À tant d’excentriques moyens d’accroître et de ménager les ressources alimentaires du peuple chinois, il faut ajouter les fours à incubation artificielle, réglés avec les plus grands soins, comme les appareils de magnaneries. Il en est aux îles de Chusan qui contiennent plus de 5,000 œufs ; on s’en sert principalement pour faire éclore des œufs de canards. Ces fours sont construits d’ordinaire auprès d’un canal ou d’un cours d’eau, afin que les petits soient facilement dirigés par quelques canes vers leur élément favori. De cette fructueuse pratique est née sans doute l’habitude, d’abord d’utiliser des œufs dont l’incubation se trouvait accidentellement interrompue, puis d’introduire dans l’alimentation des œufs dont on développait à volonté les germes par une incubation plus ou moins prolongée, suivant la fantaisie des consommateurs, et jusqu’à produire un petit poulet muni de tous ses organes. On ne saurait reprocher du moins à une si jeune volaille de n’être pas assez tendre. C’est encore par une conséquence de leur sollicitude extrême

  1. Il faut remarquer d’ailleurs qu’on trouve en Chine quelques denrées alimentaires moins inconciliables avec le goût européen, des perdrix, des faisans, des bécasses, etc.
  2. Un des procédés curieux et assez productifs de la pêche en Chine consiste dans l’emploi de cormorans bien dressés, placés à l’avant des bateaux, mais qui cependant avaleraient toujours leur proie, pêchant ainsi pour leur propre compte, si on ne leur faisait forcément comprendre le sic vos non vobis en leur passant au cou un anneau qui arrête les poissons au passage et permet aux hommes de s’en emparer. On ne laisse pas toutefois le cormoran au dépourvu : il reçoit de temps à autre les rebuts de la pêche.

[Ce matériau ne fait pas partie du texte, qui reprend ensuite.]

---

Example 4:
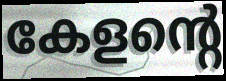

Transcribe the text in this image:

കേളന്റെ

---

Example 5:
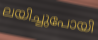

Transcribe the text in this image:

ലയിച്ചുപോയി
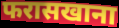
फरासखाना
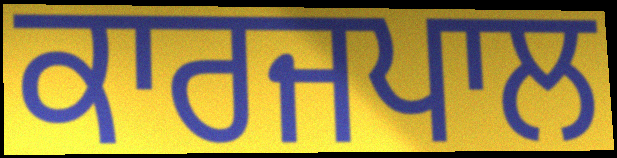
ਕਾਰਜਪਾਲ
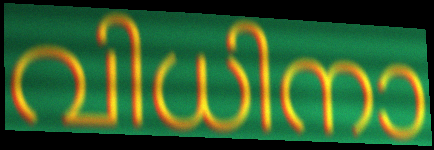
വിധിനാ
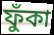
ফুঁকা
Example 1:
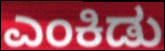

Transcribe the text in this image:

ಎಂಕಿಡು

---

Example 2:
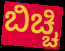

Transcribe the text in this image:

ಬಿಚ್ಚಿ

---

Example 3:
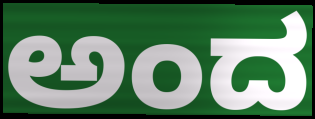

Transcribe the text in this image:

ಅಂದ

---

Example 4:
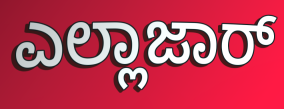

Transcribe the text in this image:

ಎಲ್ಲಾಜಾರ್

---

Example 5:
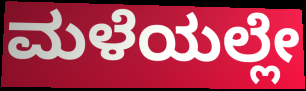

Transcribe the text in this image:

ಮಳೆಯಲ್ಲೇ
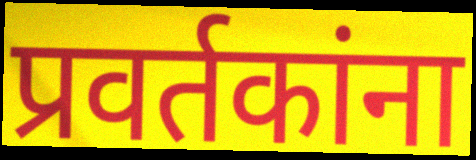
प्रवर्तकांना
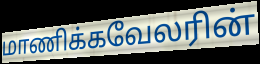
மாணிக்கவேலரின்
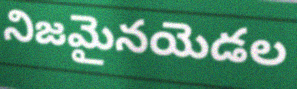
నిజమైనయెడల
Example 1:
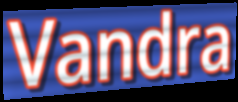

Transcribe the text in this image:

Vandra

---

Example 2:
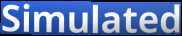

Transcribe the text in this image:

Simulated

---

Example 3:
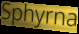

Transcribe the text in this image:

Sphyrna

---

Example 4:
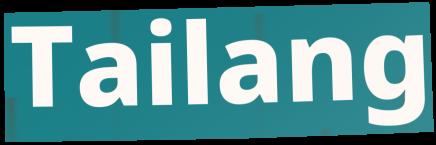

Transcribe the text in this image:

Tailang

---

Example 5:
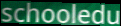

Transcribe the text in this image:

  3. Le seul épargné de tous ces produits de la pêche chinoise est le cyprinus auratus triloba. Ce poisson bien connu, remarquable par sa vive coloration rose à reflets dorés, comme par sa queue étalée en panache, sert de parure aux salons, où il est conservé dans des vases de porcelaine remplis d’eau limpide, et fait aussi l’ornement des jardins, où il peuple d’élégans viviers.